┌─ Trecho do texto

Manifestações tem algo haver com a"revolução do Indivíduo" do Paulo Ghiraldelli Jr?
BERNARDO MELLO FRANCO
DE LONDRES
Desde que a Primavera Árabe estourou, em 2011, o
sociólogo e jornalista italiano Paolo Gerbaudo viaja o mundo para estudar
protestos que tomaram as ruas de grandes cidades da África, da Europa e dos
Estados Unidos. Professor da universidade britânica King's College, ele se
tornou um dos principais pesquisadores da onda de manifestações organizadas nas
redes sociais, que chegou ao Brasil com força em junho. No livro "Tweets
and the streets" (Pluto, 2012; sem tradução em português), Gerbaudo aponta
semelhanças entre movimentos de diferentes países como o Occupy Wall Street,
nos EUA, e os indignados, na Espanha. Convidado a falar sobre o caso brasileiro,
Gerbaudo diz que os manifestantes cobram um novo tipo de democracia, com mais
transparência e participação popular, e que os partidos que não souberem se
renovar podem caminhar para a extinção. Ele critica a resposta da presidente
Dilma Rousseff às bandeiras do movimento e prevê que os protestos, que
esfriaram nos últimos dias, voltarão em "novas ondas e novas formas".

└─
┌─ Material fornecido

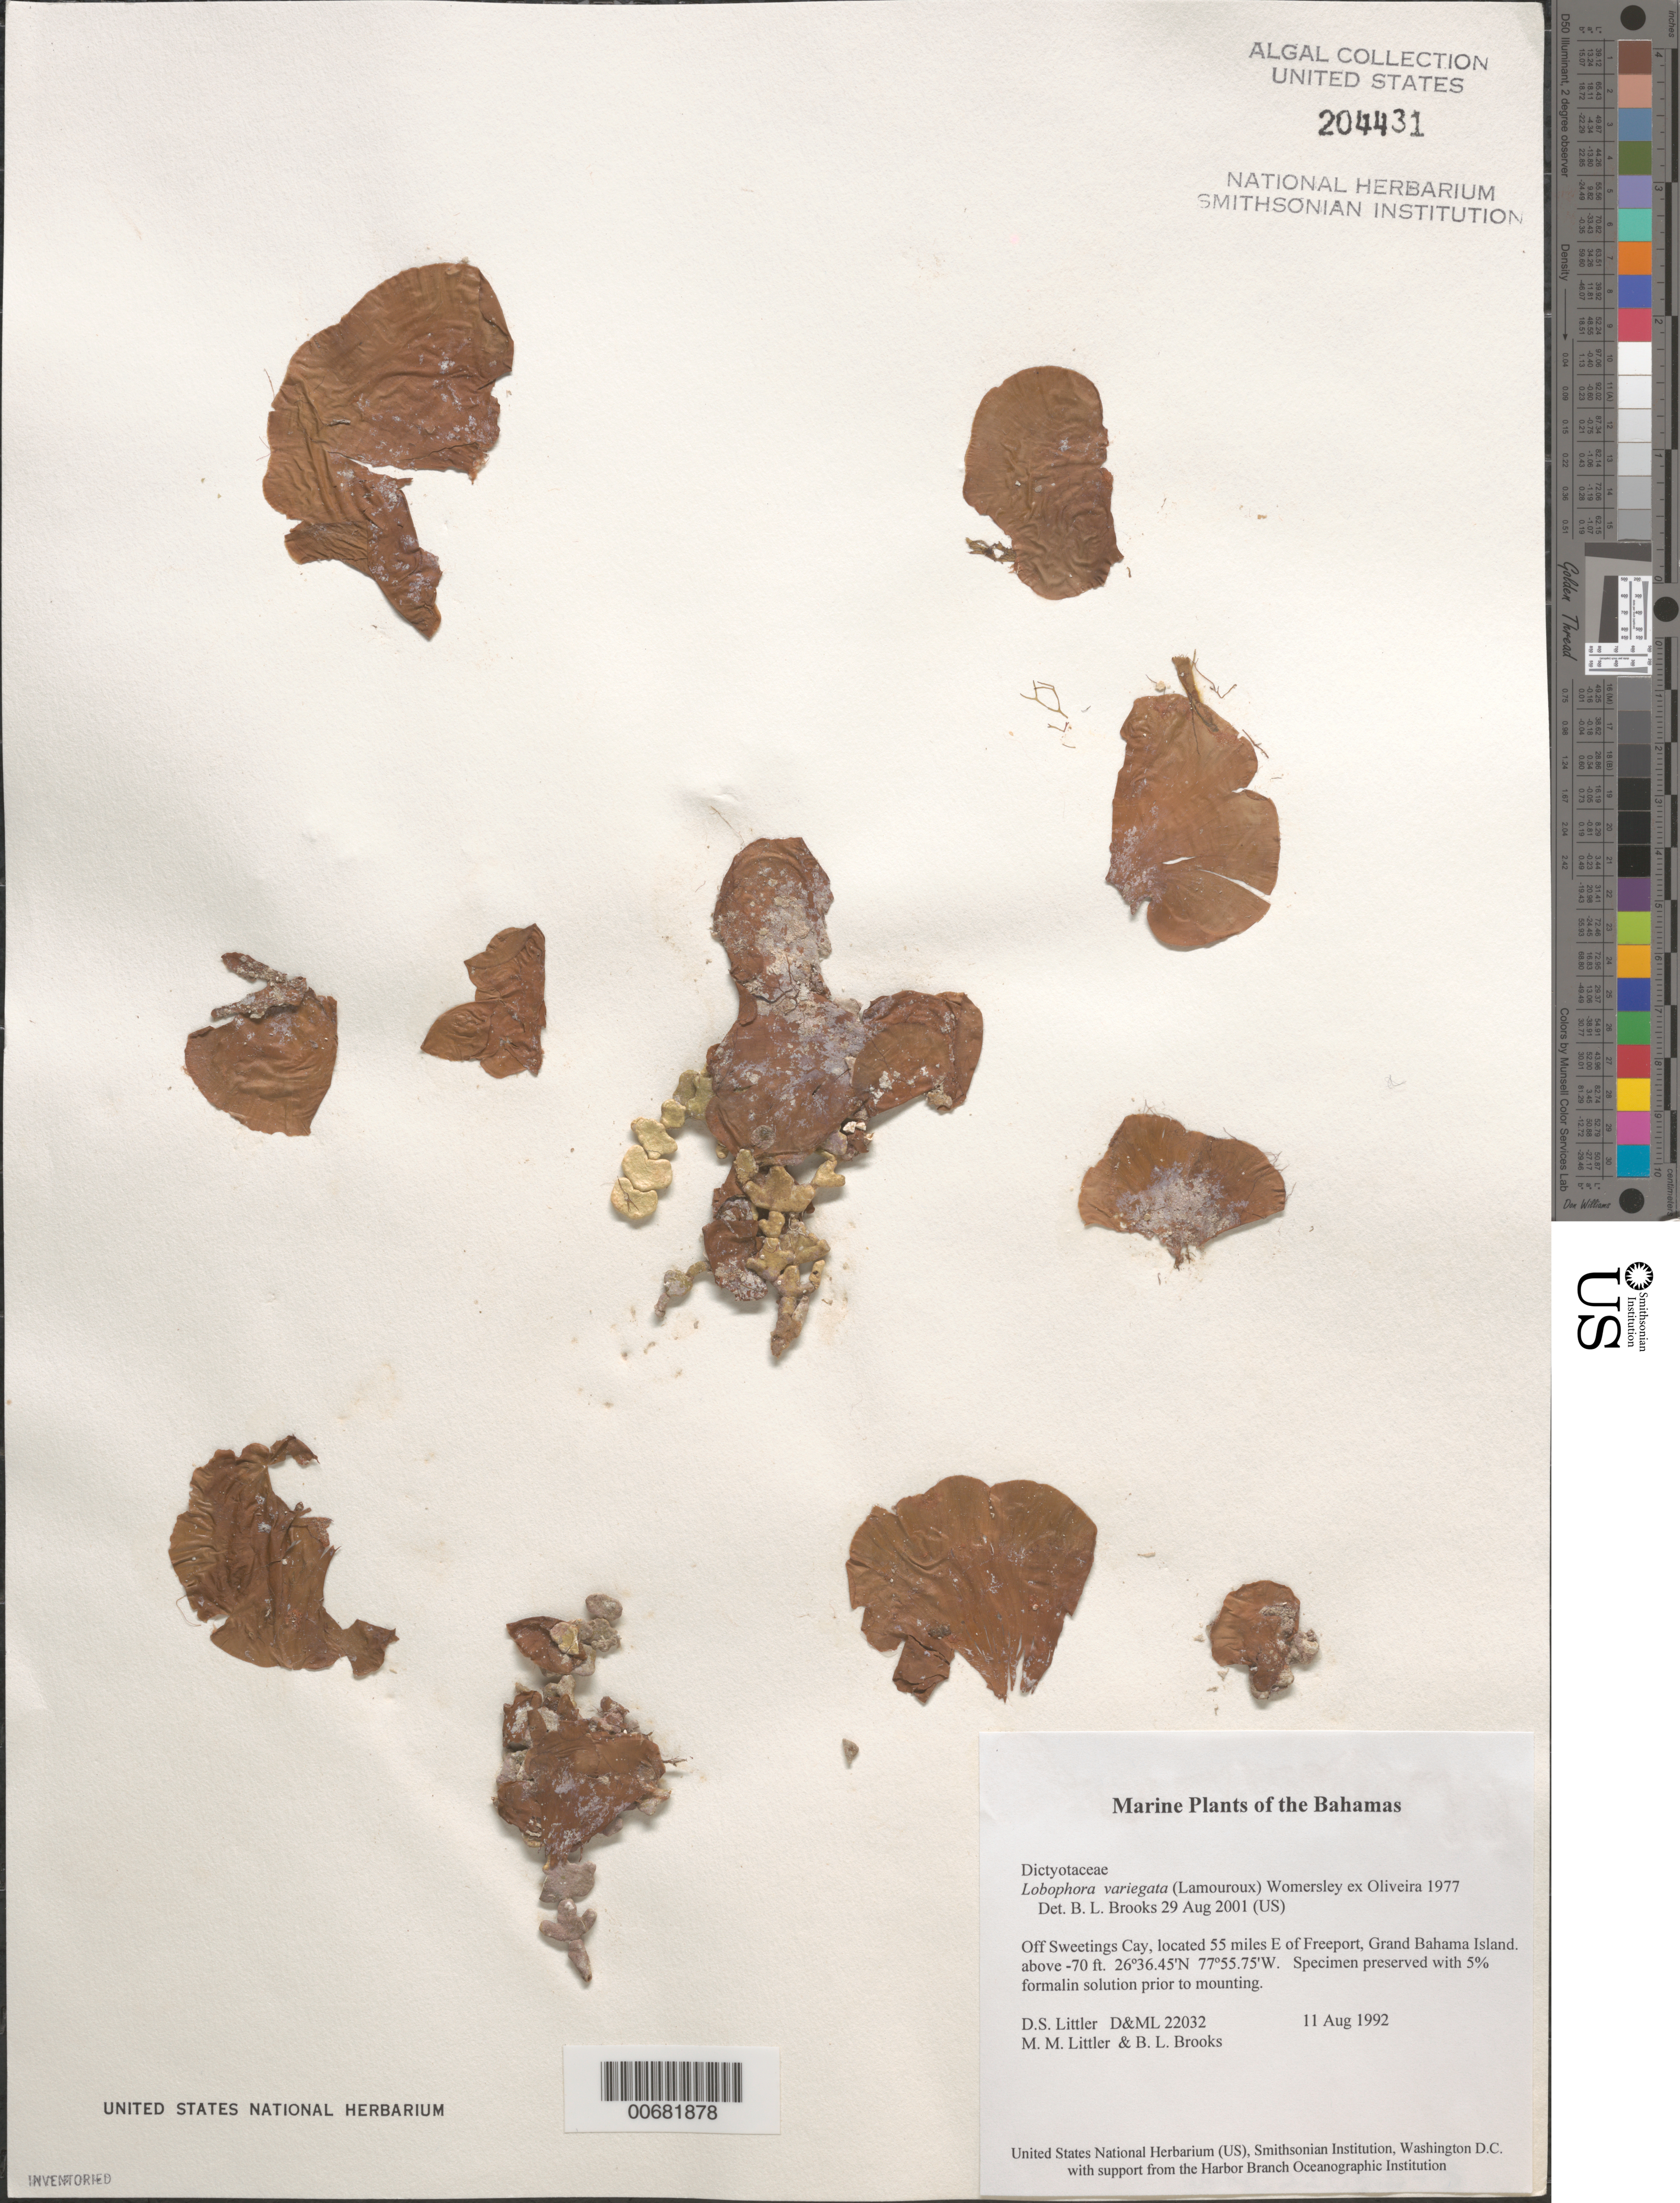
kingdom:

└─

Tarefas pedidas:
1) Resuma em duas frases o trecho sobre Paolo Gerbaudo.
2) Segundo o trecho sobre Paolo Gerbaudo, o que pode acontecer com os partidos que não souberem se renovar?
O material não tem nenhuma relação com o que se pede aqui.

Respostas escritas:
1) O sociólogo e jornalista italiano Paolo Gerbaudo, professor do King's College, estuda desde 2011 os protestos organizados nas redes sociais e, no livro "Tweets and the streets", aponta semelhanças entre movimentos como o Occupy Wall Street e os indignados. Sobre o Brasil, ele diz que os manifestantes cobram uma democracia com mais transparência e participação popular, critica a resposta de Dilma Rousseff e prevê que os protestos voltarão em "novas ondas e novas formas".

2) Eles podem caminhar para a extinção.